Double honor: Elisa Maggio receives Giulio Rampa Prize and Fubini Prize for her excellent doctoral thesis
After being already awarded a prize from the Amaldi Research Center at La Sapienza University in Rome, Elisa Maggio, postdoctoral researcher at the Max Planck Institute for Gravitational Physics in Potsdam receives two more awards for her outstanding thesis on tests of general relativity.
“I am very happy and greatly honored by this wonderful recognition of my work,” says Elisa Maggio. “It’s already an honor to win one award and I really thrilled to receive three awards for my doctoral thesis.”
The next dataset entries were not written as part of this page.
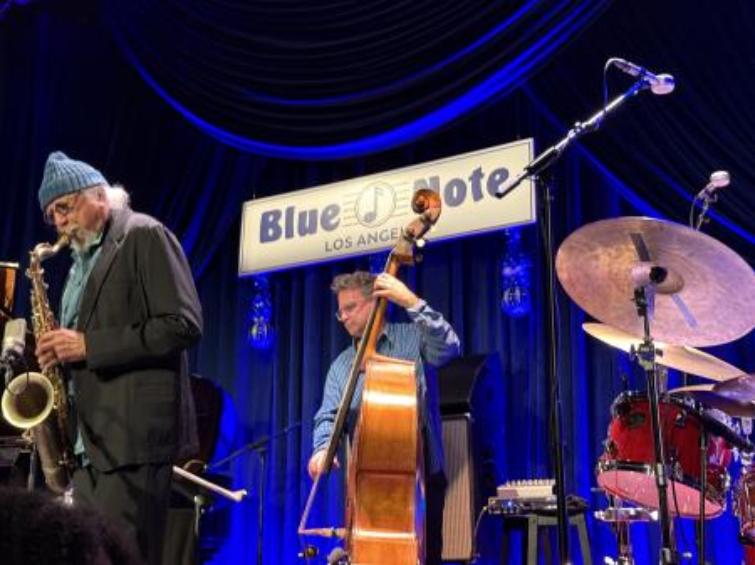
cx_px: 378
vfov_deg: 30.2
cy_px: 282
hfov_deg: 39.7
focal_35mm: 48
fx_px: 1046
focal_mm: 6.76
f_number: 1.78
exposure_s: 1/19
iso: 800
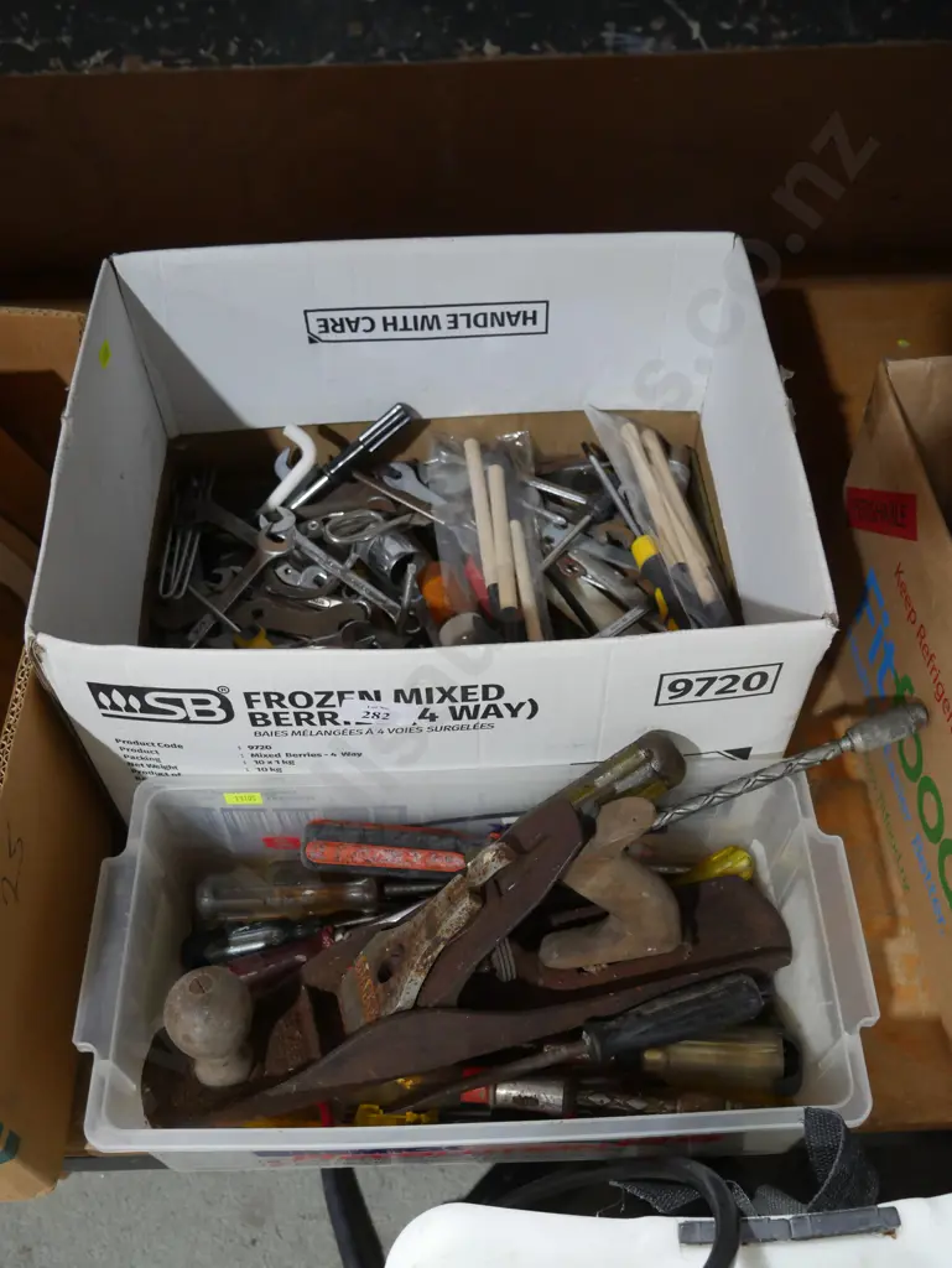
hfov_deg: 44.2
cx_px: 476
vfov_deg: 56.8
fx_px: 1172
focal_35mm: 32
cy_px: 634
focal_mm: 16
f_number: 3.6
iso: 1600
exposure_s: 1/60
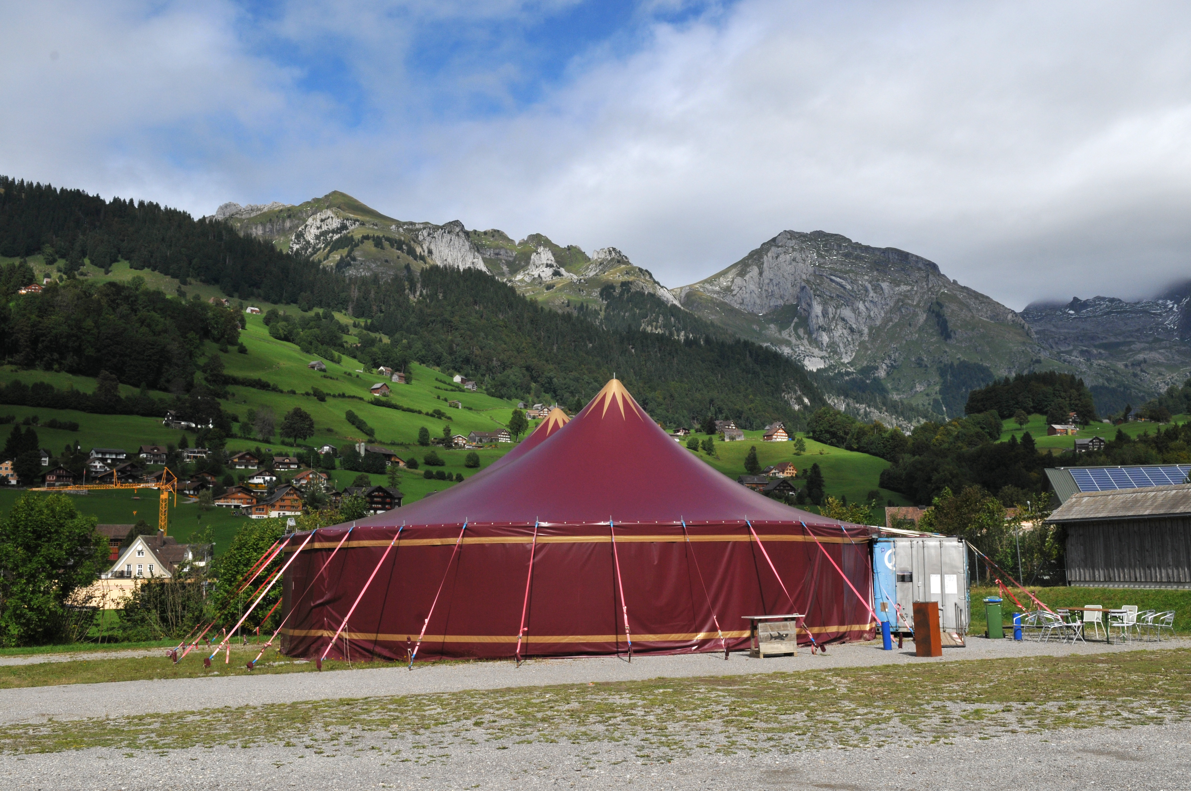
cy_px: 396
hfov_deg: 53.2
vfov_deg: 36.8
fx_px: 1190
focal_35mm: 36
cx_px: 596
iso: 320
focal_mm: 24
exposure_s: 1/640
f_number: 13
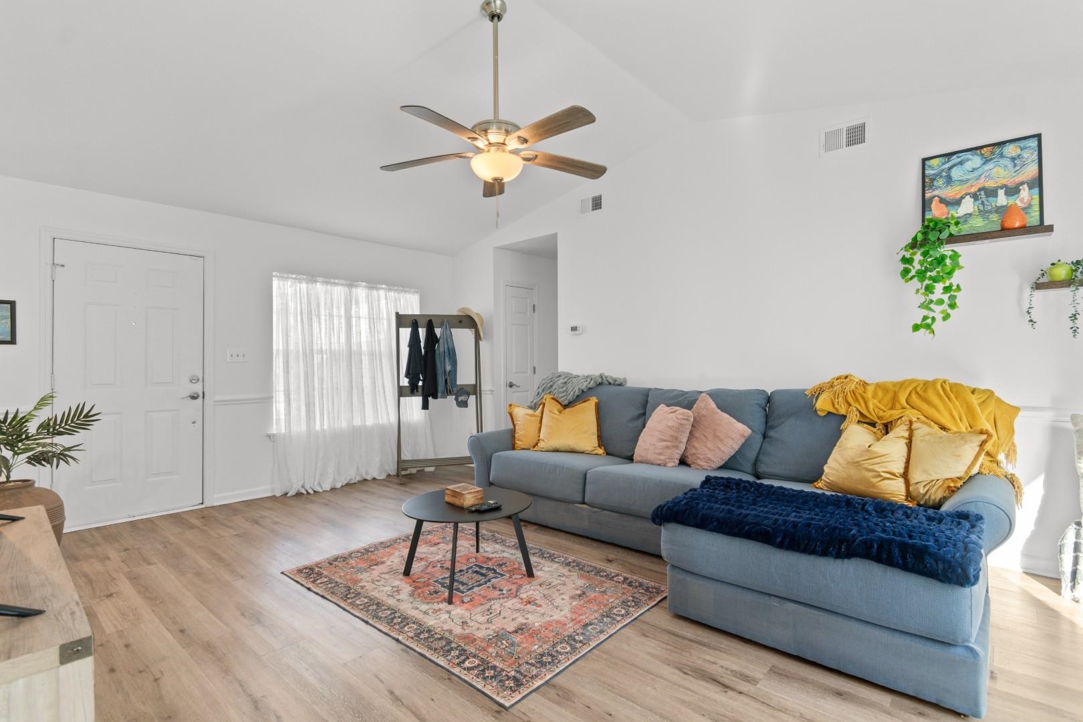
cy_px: 361
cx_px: 542
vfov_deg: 73.7
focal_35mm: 16
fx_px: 481
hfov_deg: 96.7
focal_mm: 11
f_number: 4.8
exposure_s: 1.6
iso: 100
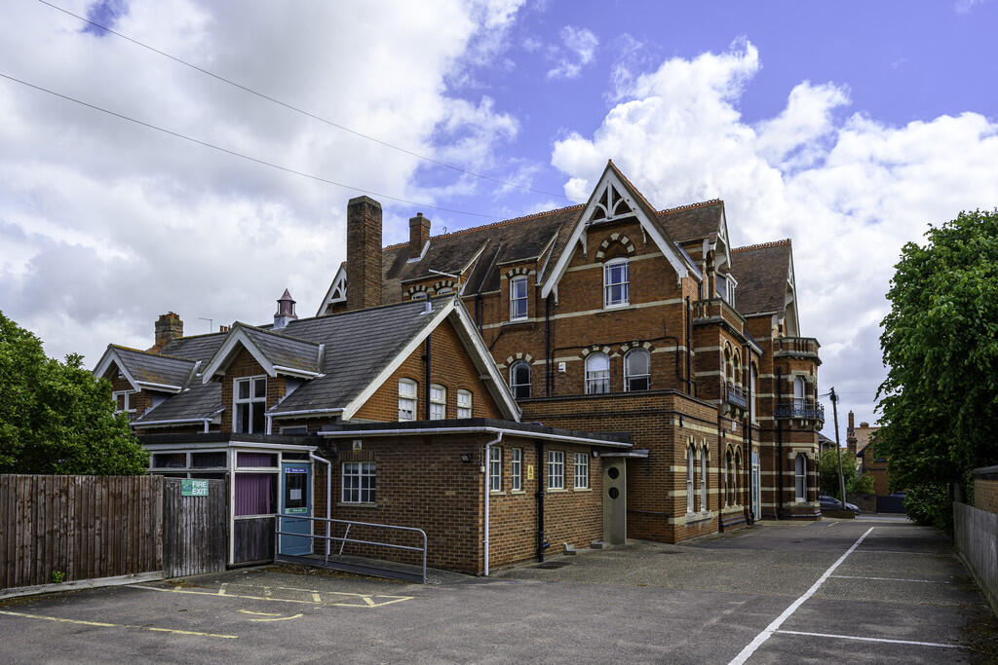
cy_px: 332
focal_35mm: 24
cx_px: 499
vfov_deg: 53.1
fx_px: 665
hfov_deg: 73.7
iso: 125
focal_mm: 24
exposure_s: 1/320
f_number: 8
In her PhD thesis which she did at La Sapienza University in Rome, Maggio investigated the presence of horizons in black holes as predicted by general relativity. Black holes are among the most compact objects in the universe and gravity is so strong in the vicinity of a black hole that not even light can escape this region. The outer boundary of this region – the “event horizon” – is predicted by general relativity. No information or even matter from inside the black hole can cross the horizon. On the other hand, some modified theories of gravity predict the existence of horizonless compact objects. Maggio derived the gravitational-wave signal that would be emitted if a horizonless compact object were formed during the coalescence of two black holes. Her research puts General Relativity to the test: If scientists were to measure a gravitational-wave signal corresponding to a horizonless compact object, they would have reached the limits of Einstein's theory.
Elisa Maggio studied physics at La Sapienza University in Rome, Italy, where she received her PhD with a thesis entitled “Probing new physics on the horizon of black holes with gravitational waves” in 2022. In April 2023, she was awarded a prize from the Amaldi Research Center at La Sapienza University in Rome endowed with EUR 3,000 for her outstanding thesis. Since November 2021, she has been a Leibniz Fellow in the Astrophysical and Cosmological Relativity Department of Prof. Alessandra Buonanno at the Max Planck Institute for Gravitational Physics (Albert Einstein Institute) in Potsdam. Maggio’s position is supported by the funds of the 2018 Gottfried Wilhelm Leibniz Prize of the Deutsche Forschungsgemeinschaft (DFG).
The Giulio Rampa PhD Thesis Prize is sponsored by the University of Pavia and by the Italian Society for Relativity and Gravitational Physics (SIGRAV) to honor the memory of Giulio Rampa, a graduate of the University of Pavia who died at an early age during an accident. The prize is given to a graduate student every two years for outstanding research in general relativity. The prize carries a certificate and a net check for EUR 2,000.
The Fubini Prize, endowed with EUR 2,000, was established by the Italian National Institute for Nuclear Physics (INFN) in honor of the Turinese theoretical physicist Sergio Fubini (1928 – 2005) who made significant contributions to field theory and string theory. The award ceremony will take place in Rome on 25 September 2023.